For markets, worries about China’s indebted property company Evergrande subsided on Wednesday.
Frankfurt-listed shares of China Evergrande surged 50% after a unit of the company, Hengda Real Estate Group, pledged to make an on-time interest payment on Thursday. Separately, China’s central bank reportedly injected liquidity as markets reopened after a two-day holiday and talk of a restructure of Evergrande has eased some of the initial panic on Wall Street about potential financial contagion akin to what occurred in 2008 when U.S. investment bank Lehman Brothers failed.
However, investors remain wary as Evergrande still faces interest payments on bonds in coming days.
“While the markets are rebounding, we think its to soon to think the Evergrande situation will blow over without causing more near- term market pain,” said Peter Cardillo, chief market economist at Spartan Capital Securities.
The U.S. debt ceiling issue also was in focus Wednesday, after a group of former U.S. Treasury secretaries, including Henry Paulson, Timothy Geithner and Robert Rubin, sent a letter to Congressional leadership calling for Washington to avoid an “unprecedented default” that could “serious economic and national security harm.”
The House voted late Tuesday to keep funding the government and avoid a shutdown, but faced opposition in the Senate given the Republican party’s opposition to raising the debt ceiling.
The New York Federal Reserve Bank on Wednesday also announced it would double the amount each counterparty can park overnight a popular Fed repo facility to $160 billion a day, effective Thursday.

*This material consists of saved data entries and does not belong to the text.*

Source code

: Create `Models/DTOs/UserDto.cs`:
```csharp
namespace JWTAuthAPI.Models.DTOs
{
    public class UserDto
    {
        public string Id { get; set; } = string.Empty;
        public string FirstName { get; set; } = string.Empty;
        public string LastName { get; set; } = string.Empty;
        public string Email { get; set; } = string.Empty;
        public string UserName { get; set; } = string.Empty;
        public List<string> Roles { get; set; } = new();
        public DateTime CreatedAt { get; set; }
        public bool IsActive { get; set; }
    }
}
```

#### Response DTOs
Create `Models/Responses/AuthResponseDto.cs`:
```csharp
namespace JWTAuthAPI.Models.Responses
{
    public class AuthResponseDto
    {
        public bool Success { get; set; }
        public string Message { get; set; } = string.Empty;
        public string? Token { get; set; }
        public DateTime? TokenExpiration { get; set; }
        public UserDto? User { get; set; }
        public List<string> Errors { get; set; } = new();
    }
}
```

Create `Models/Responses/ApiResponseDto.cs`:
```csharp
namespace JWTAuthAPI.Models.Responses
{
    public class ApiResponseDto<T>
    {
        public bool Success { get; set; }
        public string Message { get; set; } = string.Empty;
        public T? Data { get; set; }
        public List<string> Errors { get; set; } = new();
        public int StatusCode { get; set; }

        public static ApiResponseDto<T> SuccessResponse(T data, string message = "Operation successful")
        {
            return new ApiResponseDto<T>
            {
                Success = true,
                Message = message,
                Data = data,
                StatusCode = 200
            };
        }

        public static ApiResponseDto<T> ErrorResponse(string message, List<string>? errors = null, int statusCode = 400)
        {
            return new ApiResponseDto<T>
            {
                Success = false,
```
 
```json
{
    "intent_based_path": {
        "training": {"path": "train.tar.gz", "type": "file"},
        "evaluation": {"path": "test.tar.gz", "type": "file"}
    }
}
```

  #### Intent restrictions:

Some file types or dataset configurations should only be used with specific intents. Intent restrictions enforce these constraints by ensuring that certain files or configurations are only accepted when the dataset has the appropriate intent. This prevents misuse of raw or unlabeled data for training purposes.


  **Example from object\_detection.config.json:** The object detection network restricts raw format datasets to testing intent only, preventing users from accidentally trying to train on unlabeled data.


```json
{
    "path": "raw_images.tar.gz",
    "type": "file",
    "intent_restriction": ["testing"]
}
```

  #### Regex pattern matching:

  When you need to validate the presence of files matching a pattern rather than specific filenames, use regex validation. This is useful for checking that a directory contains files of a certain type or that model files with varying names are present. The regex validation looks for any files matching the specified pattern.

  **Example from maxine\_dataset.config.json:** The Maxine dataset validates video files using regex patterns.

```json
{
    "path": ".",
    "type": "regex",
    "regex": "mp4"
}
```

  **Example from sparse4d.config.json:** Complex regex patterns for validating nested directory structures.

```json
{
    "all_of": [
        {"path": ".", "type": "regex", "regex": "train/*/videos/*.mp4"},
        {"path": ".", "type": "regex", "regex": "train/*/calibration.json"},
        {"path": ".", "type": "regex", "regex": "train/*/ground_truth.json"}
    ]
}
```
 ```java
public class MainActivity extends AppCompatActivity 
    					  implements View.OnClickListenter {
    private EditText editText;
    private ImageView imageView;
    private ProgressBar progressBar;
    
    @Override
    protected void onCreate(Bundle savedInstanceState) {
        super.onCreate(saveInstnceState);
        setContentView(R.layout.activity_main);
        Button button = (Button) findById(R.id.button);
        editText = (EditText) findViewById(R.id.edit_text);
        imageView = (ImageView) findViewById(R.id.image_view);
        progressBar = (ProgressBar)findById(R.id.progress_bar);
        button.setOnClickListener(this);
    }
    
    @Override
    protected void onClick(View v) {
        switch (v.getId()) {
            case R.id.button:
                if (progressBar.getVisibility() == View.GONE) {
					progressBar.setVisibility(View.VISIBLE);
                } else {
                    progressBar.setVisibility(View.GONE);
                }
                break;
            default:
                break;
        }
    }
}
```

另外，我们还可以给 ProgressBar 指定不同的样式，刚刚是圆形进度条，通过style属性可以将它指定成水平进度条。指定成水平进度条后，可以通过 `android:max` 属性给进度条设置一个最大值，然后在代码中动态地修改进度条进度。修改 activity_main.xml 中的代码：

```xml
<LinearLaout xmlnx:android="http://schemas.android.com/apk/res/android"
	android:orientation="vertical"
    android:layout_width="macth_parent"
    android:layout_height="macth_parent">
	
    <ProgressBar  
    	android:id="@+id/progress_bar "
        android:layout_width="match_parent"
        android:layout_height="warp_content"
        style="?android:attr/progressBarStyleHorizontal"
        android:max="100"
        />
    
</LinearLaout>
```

In U.S. economic news, investors parsed an August update on existing home sales, which retreated as inventory and prices remained major concerns for prospective buyers. Existing-home sales dropped 2% to a seasonally-adjusted, annual rate of 5.88 million in August, the National Association of Realtors said. Compared with August 2020, home sales were down 1.5%.
Which companies were in focus?
Robinhood Markets Inc.
shares closed 10.9% higher Wednesday after the company said it was rolling out a new feature that will allow users to use a crypto wallet and make cryptocurrency transfers on its app.
Dave & Buster’s Inc.
shares jumped 6.9% Wednesday after the company announced that Chief Executive Brian Jenkins would retire next week—a move that Truist analysts say transitions the company into a new phase of its COVID recovery.
Stitch Fix Inc.
shares advanced 15.7% after the clothing-subscription company said it gained more clients and revenue rose 29% in the fourth quarter, driving more than $2 billion in annual sales for the first time.
How did other assets trade?
The yield on the 10-year Treasury note
was almost 1 basis point lower around 1.332%, after the Fed decision. Yields and debt prices move in opposite directions.
The ICE U.S. Dollar Index
a measure of the currency against a basket of rivals was 0.2% higher at 93.42.
Oil futures closed higher, with the U.S. benchmark
up 2.5% to settle at $72.23 a barrel. Gold futures
rose about 0.03% to settle at $1,778.80 an ounce, but slipped later in electronic trading.